The only solution I've found is to use the Firefox extension called cliget. This extension allows you to copy the URL of a download—including headers and cookies—before the download starts.

I've looked for Chromium-based alternatives but it doesn't seem like there are any. If Firefox is not your main browser, you can always install it just for the sake of this process.

Wait for email confirmation that your takeout is ready.

email from Google

Spin up Firefox and navigate to Google Takeout. Click to download the first part.
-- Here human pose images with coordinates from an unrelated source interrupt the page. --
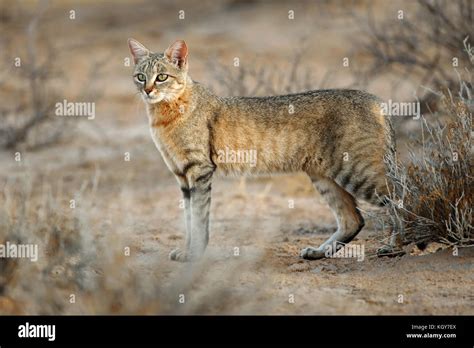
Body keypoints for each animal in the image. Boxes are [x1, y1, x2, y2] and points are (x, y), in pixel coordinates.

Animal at [128, 38, 394, 260]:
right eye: (140, 76)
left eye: (162, 77)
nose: (147, 90)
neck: (163, 115)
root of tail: (376, 100)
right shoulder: (182, 175)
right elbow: (189, 219)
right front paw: (186, 250)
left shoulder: (199, 169)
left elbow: (199, 218)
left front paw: (195, 253)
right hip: (324, 176)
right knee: (353, 219)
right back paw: (319, 252)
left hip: (359, 172)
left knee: (398, 197)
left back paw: (394, 247)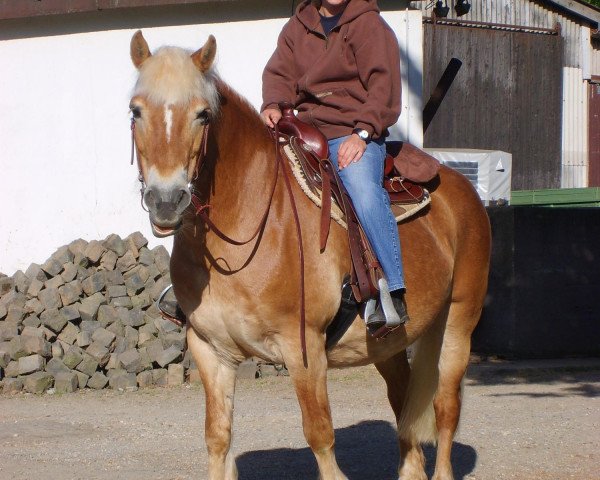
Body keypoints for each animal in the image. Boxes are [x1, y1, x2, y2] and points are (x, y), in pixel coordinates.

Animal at [129, 31, 490, 480]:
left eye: (202, 115)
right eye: (135, 111)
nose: (166, 202)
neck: (248, 225)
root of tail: (460, 190)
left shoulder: (304, 350)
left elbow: (319, 434)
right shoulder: (210, 351)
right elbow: (217, 437)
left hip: (458, 322)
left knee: (445, 407)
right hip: (387, 344)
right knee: (404, 403)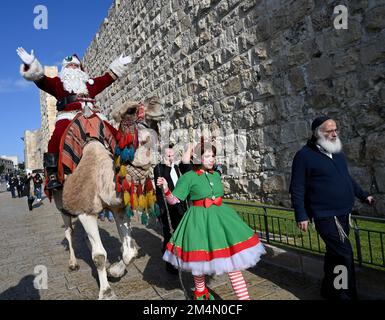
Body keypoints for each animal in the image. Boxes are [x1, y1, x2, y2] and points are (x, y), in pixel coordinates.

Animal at [51, 98, 163, 300]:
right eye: (131, 110)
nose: (156, 103)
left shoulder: (118, 208)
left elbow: (129, 252)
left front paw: (114, 271)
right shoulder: (85, 212)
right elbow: (99, 257)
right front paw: (106, 292)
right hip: (61, 204)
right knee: (69, 231)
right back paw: (73, 263)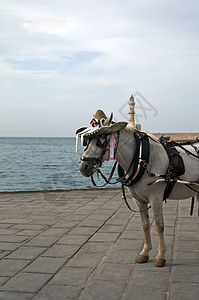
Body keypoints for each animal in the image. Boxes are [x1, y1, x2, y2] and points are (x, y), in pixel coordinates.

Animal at [76, 110, 199, 268]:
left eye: (101, 140)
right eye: (87, 141)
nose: (83, 167)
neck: (143, 158)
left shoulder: (156, 199)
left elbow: (159, 225)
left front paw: (161, 256)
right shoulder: (139, 200)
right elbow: (145, 224)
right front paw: (145, 253)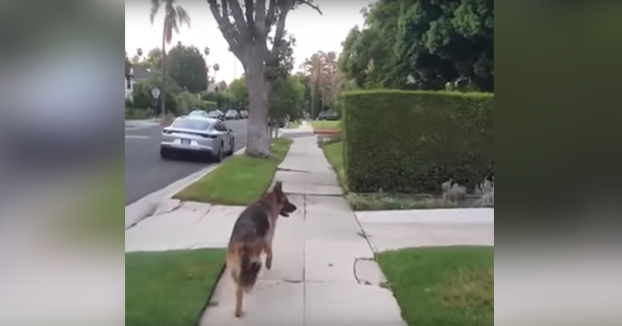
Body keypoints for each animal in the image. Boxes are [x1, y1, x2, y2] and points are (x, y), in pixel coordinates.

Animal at [228, 181, 298, 316]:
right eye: (286, 201)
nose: (296, 207)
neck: (267, 201)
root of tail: (242, 243)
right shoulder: (269, 239)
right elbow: (270, 253)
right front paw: (269, 264)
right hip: (254, 261)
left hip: (234, 267)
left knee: (239, 290)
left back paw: (238, 311)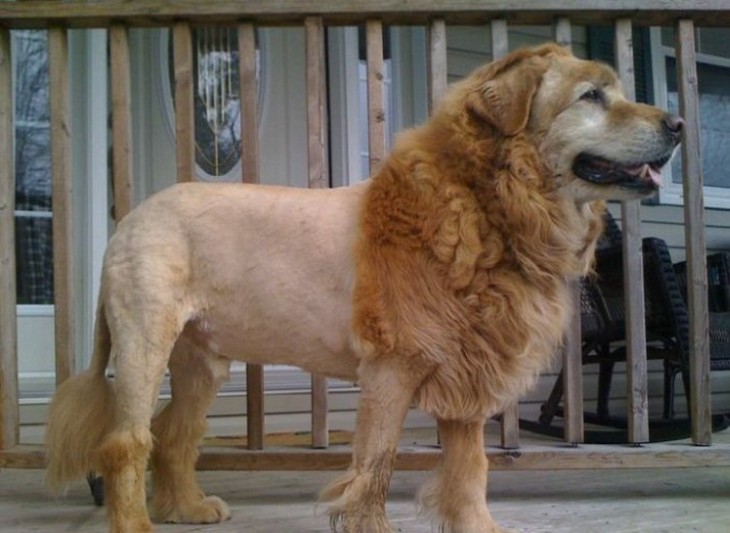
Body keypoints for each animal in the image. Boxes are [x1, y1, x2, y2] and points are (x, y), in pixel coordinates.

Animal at [47, 42, 684, 532]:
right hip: (145, 343)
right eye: (592, 96)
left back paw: (187, 508)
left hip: (200, 361)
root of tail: (130, 218)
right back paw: (136, 523)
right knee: (127, 441)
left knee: (174, 434)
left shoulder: (467, 368)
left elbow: (470, 470)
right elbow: (375, 466)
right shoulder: (391, 367)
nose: (678, 124)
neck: (488, 205)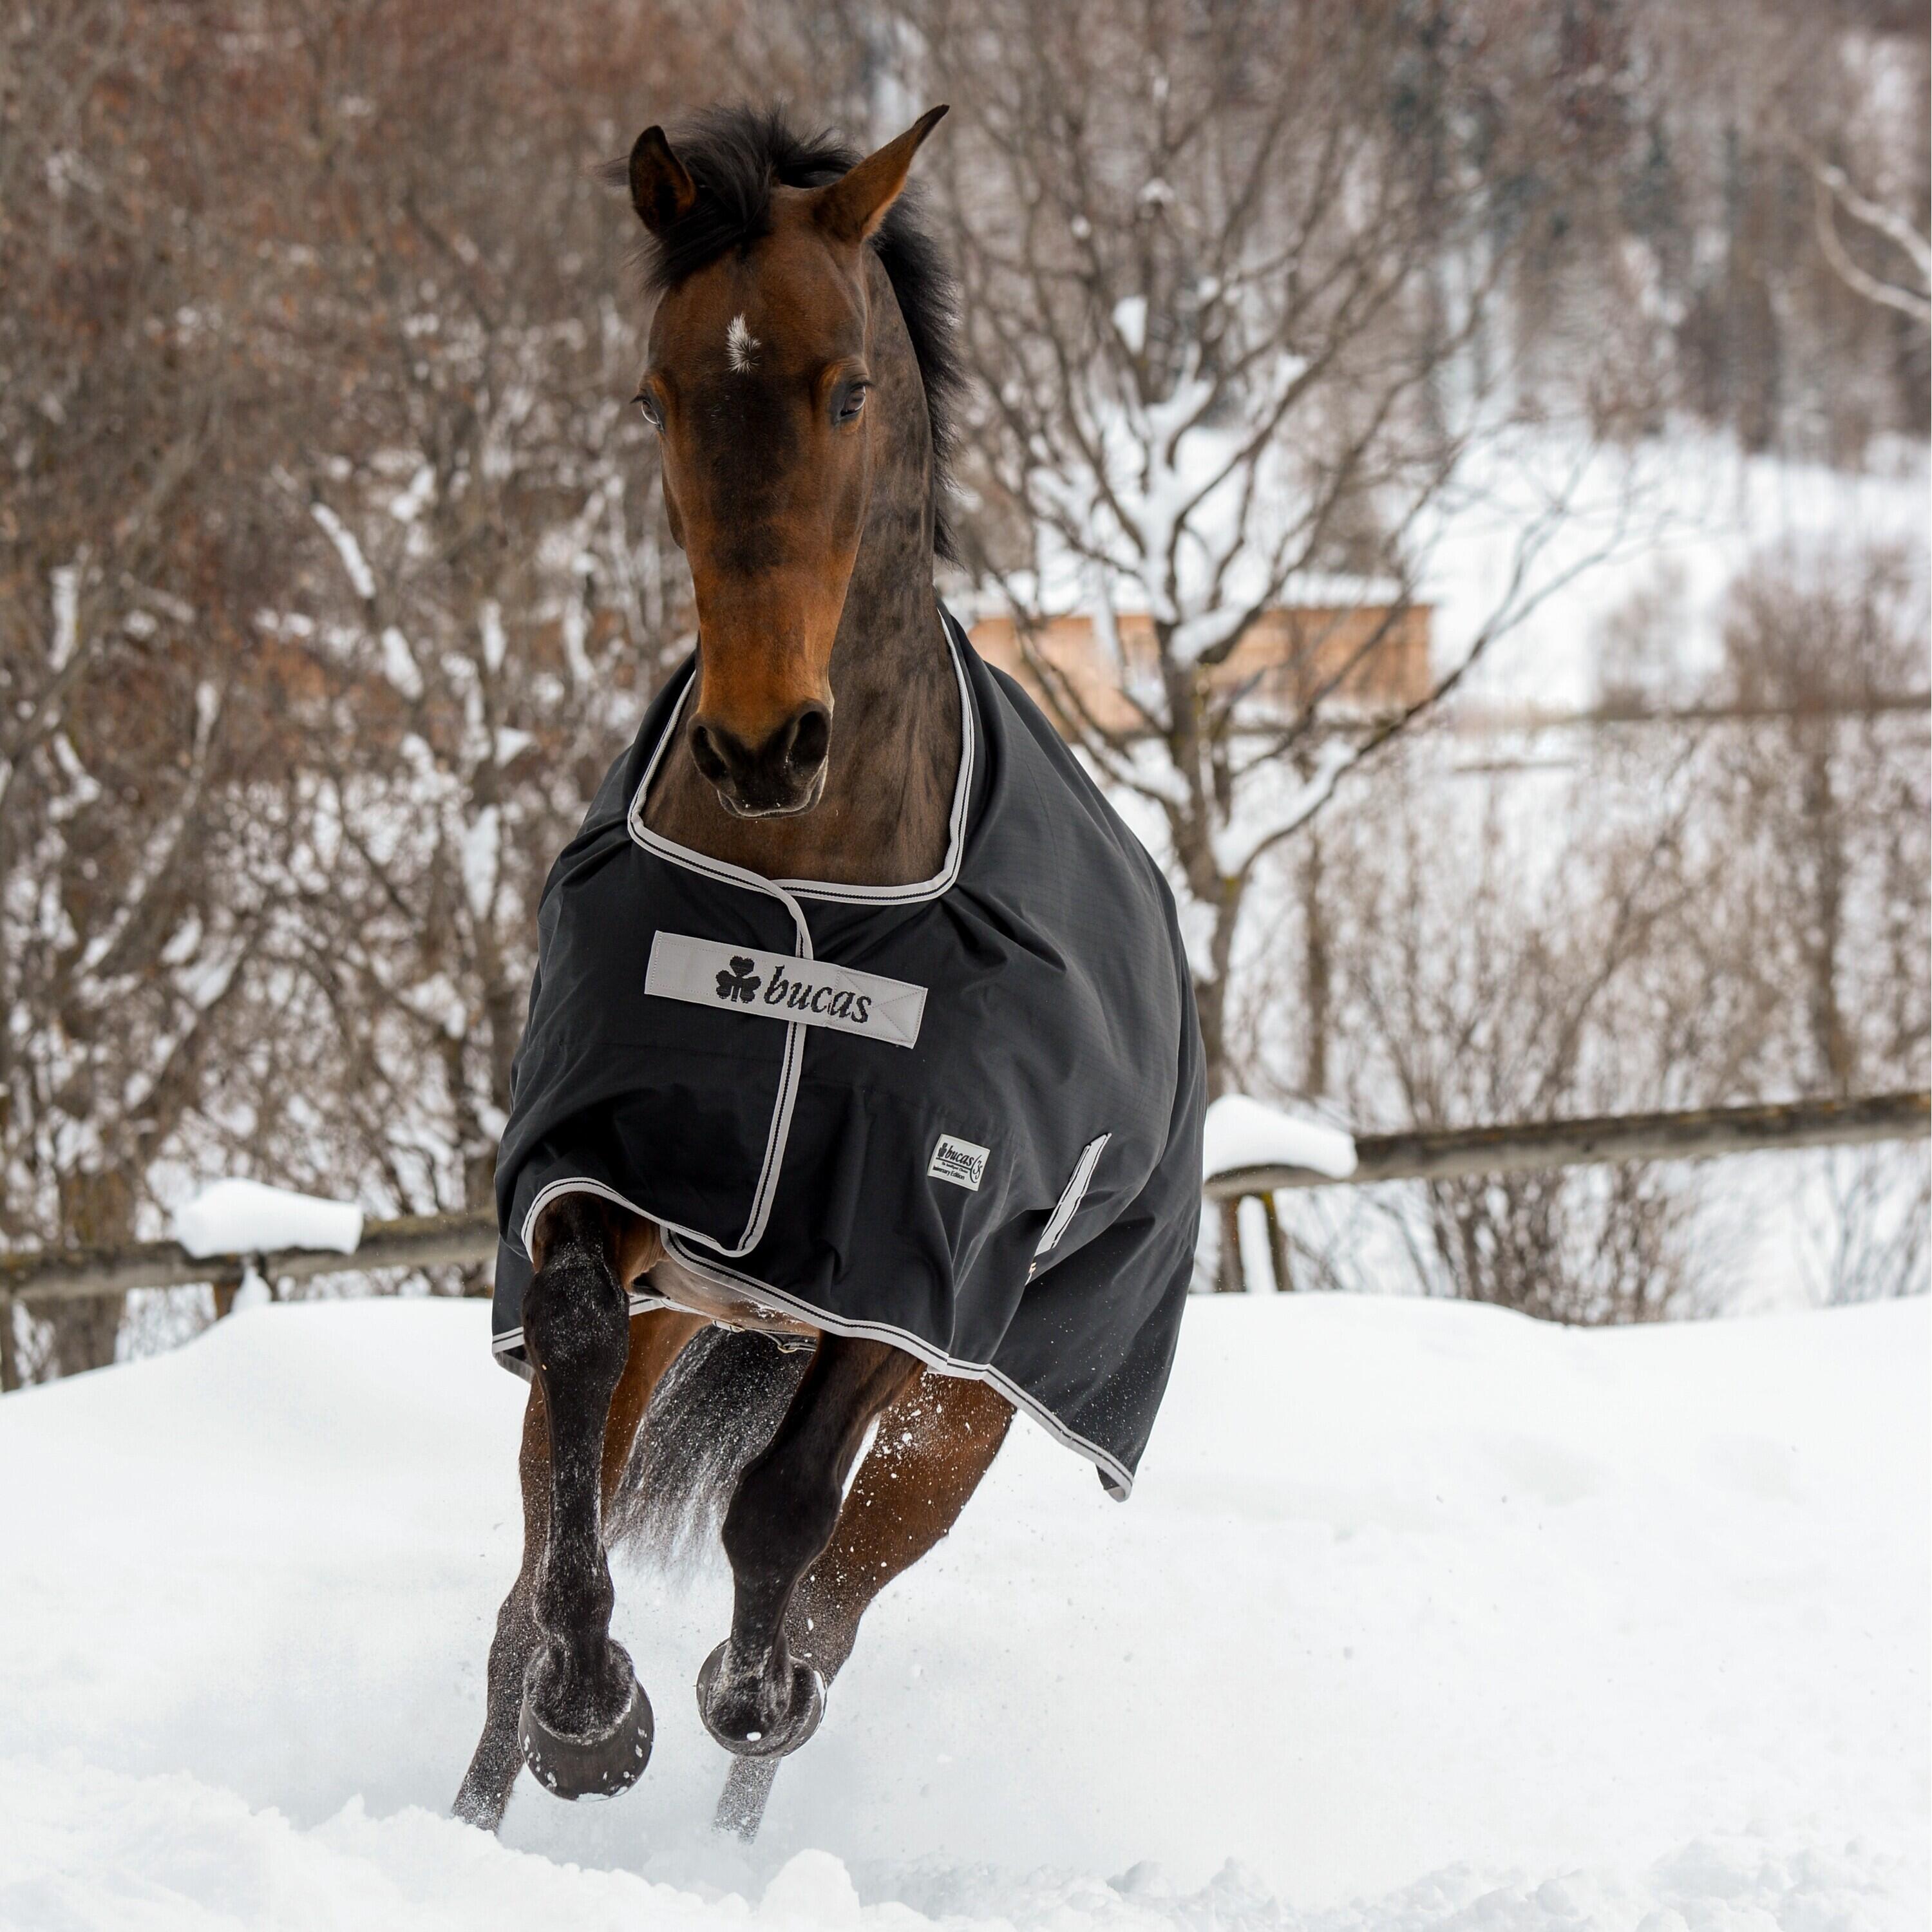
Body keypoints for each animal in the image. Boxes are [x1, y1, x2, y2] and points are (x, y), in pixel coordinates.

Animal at [453, 103, 1203, 1843]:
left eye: (846, 388)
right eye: (658, 393)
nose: (759, 742)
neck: (806, 902)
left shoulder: (915, 1273)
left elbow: (781, 1513)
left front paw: (738, 1689)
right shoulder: (603, 1185)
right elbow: (573, 1374)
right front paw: (592, 1713)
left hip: (970, 1417)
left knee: (836, 1617)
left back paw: (747, 1786)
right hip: (702, 1316)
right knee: (521, 1589)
When the Download modal opens, dismiss it and click on the extension icon instead.

cliget

Copy this text, we're going to use it in the next step.

cliget

# 4. Transfer the files

On your VPS (ssh), call dl.sh and use as arguments the command line copied from cliget—starting with curl and ending with --output — e.g. ./dl.sh curl …. Do this for each part.

You'll notice the download slows down after a while. Starts at 13MB/s and slows down to less than 1MB/s. I've checked CPU and RAM usage, and even checked the network bandwidth but couldn't find the bottleneck. I'm pretty sure it's just Google's servers throttling the downloads.

# 5. All done

After kicking off downloads for each file part, and waiting a few hours for it to complete, I'd managed to have the whole 400GB of my Google Takeout stored in AWS Deep Archive for $0.40/mo.

Friendly reminder. If you're on GMail, please set up a custom domain. It'll allow you to forward your emails to a different provider should the worst ever happen.